The party's shadow health secretary Norman Lamb said that ‘no clinical business case had been made' for the electronic health record, and that nationwide access to records was far less important than local connectivity.
‘We'd abolish it entirely,' he said.
Mr Lamb was speaking to an audience at BMA House in London last night. In a wide ranging debate he also discussed decentralising the health service, better integration of health and social care, and ways to cut the number of NHS managers.
But he refused to back doctors' calls to abolish the NHS market (see video).
Mr Lamb described the National Programme for IT as a ‘massive failure'. As well as abolishing the national care record, the Liberal Democrats wouild scrap the Choose and Book electronic record service.

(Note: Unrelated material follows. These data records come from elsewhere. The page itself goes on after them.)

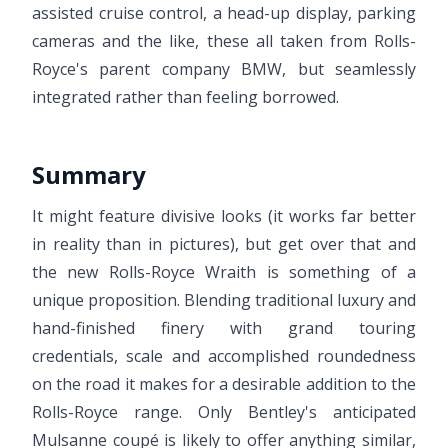
assisted cruise control, a head-up display, parking
cameras and the like, these all taken from Rolls-
Royce's parent company BMW, but seamlessly
integrated rather than feeling borrowed.
Summary
It might feature divisive looks (it works far better
in reality than in pictures), but get over that and
the new Rolls-Royce Wraith is something of a
unique proposition. Blending traditional luxury and
hand-finished finery with grand touring
credentials, scale and accomplished roundedness
on the road it makes for a desirable addition to the
Rolls-Royce range. Only Bentley's anticipated
Mulsanne coupé is likely to offer anything similar,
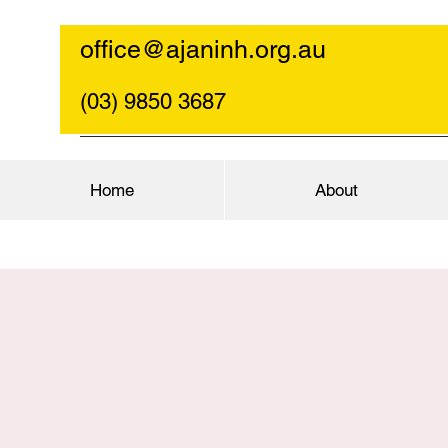
office@ajaninh.org.au
(03) 9850 3687
Home
About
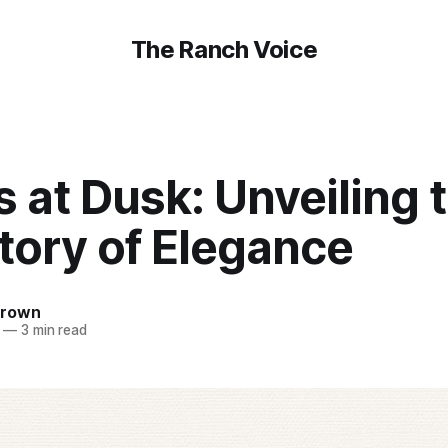
The Ranch Voice
s at Dusk: Unveiling 
tory of Elegance
Brown
—
3 min read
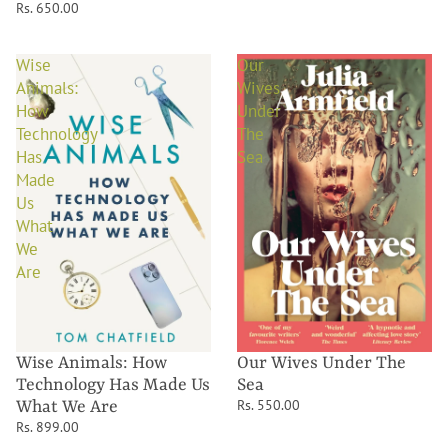
Rs. 650.00
Wise
Our
Animals:
Wives
How
Under
Technology
The
Has
Sea
Made
Us
What
We
Are
Wise Animals: How
Our Wives Under The
Technology Has Made Us
Sea
Rs. 550.00
What We Are
Rs. 899.00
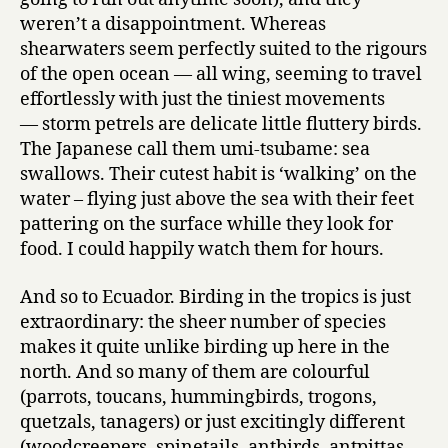
weren’t a disappointment. Whereas
shearwaters seem perfectly suited to the rigours
of the open ocean — all wing, seeming to travel
effortlessly with just the tiniest movements
— storm petrels are delicate little fluttery birds.
The Japanese call them umi-tsubame: sea
swallows. Their cutest habit is ‘walking’ on the
water – flying just above the sea with their feet
pattering on the surface whille they look for
food. I could happily watch them for hours.
And so to Ecuador. Birding in the tropics is just
extraordinary: the sheer number of species
makes it quite unlike birding up here in the
north. And so many of them are colourful
(parrots, toucans, hummingbirds, trogons,
quetzals, tanagers) or just excitingly different
(woodcreepers, spinetails, antbirds, antpittas,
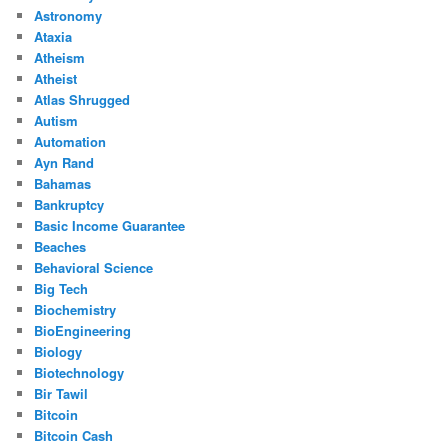
Astronomy
Ataxia
Atheism
Atheist
Atlas Shrugged
Autism
Automation
Ayn Rand
Bahamas
Bankruptcy
Basic Income Guarantee
Beaches
Behavioral Science
Big Tech
Biochemistry
BioEngineering
Biology
Biotechnology
Bir Tawil
Bitcoin
Bitcoin Cash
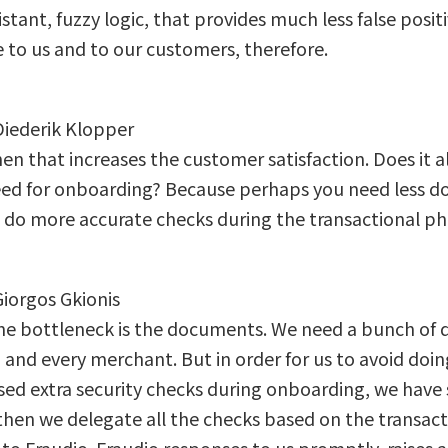
sistant, fuzzy logic, that provides much less false posi
 to us and to our customers, therefore.
 Diederik Klopper
en that increases the customer satisfaction. Does it a
eed for onboarding? Because perhaps you need less 
 do more accurate checks during the transactional p
Giorgos Gkionis
l, the bottleneck is the documents. We need a bunch of
and every merchant. But in order for us to avoid doing
sed extra security checks during onboarding, we have 
then we delegate all the checks based on the transac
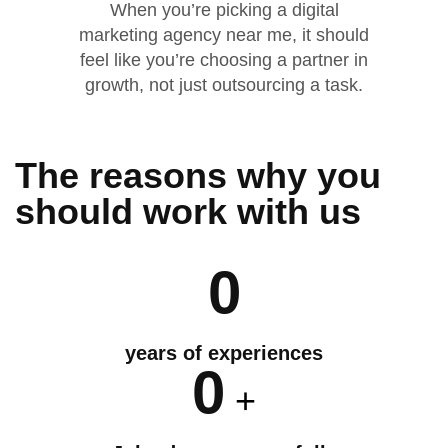
When you’re picking a digital
marketing agency near me, it should
feel like you’re choosing a partner in
growth, not just outsourcing a task.
The reasons why you
should
work
with us
0
years of experiences
0
+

‘I think it actually constrains choice,' he said. ‘My sister's a GP, and she's always talked to patients about who the right clinician is. Now patient choice is constrained to a list of four buildings.'
He also called for a ‘patient premium', which would give GPs more money for working in deprived areas.
And he suggested rewarding patients who looked after their own health - for example, with a ‘free trip to Paris on Eurostar'.
Mr Lamb admitted that the chances of the Liberal Democrats forming a government were slim. But he added there was a significant chance of a hung parliament - potentially giving the party substantial influence over future government policies.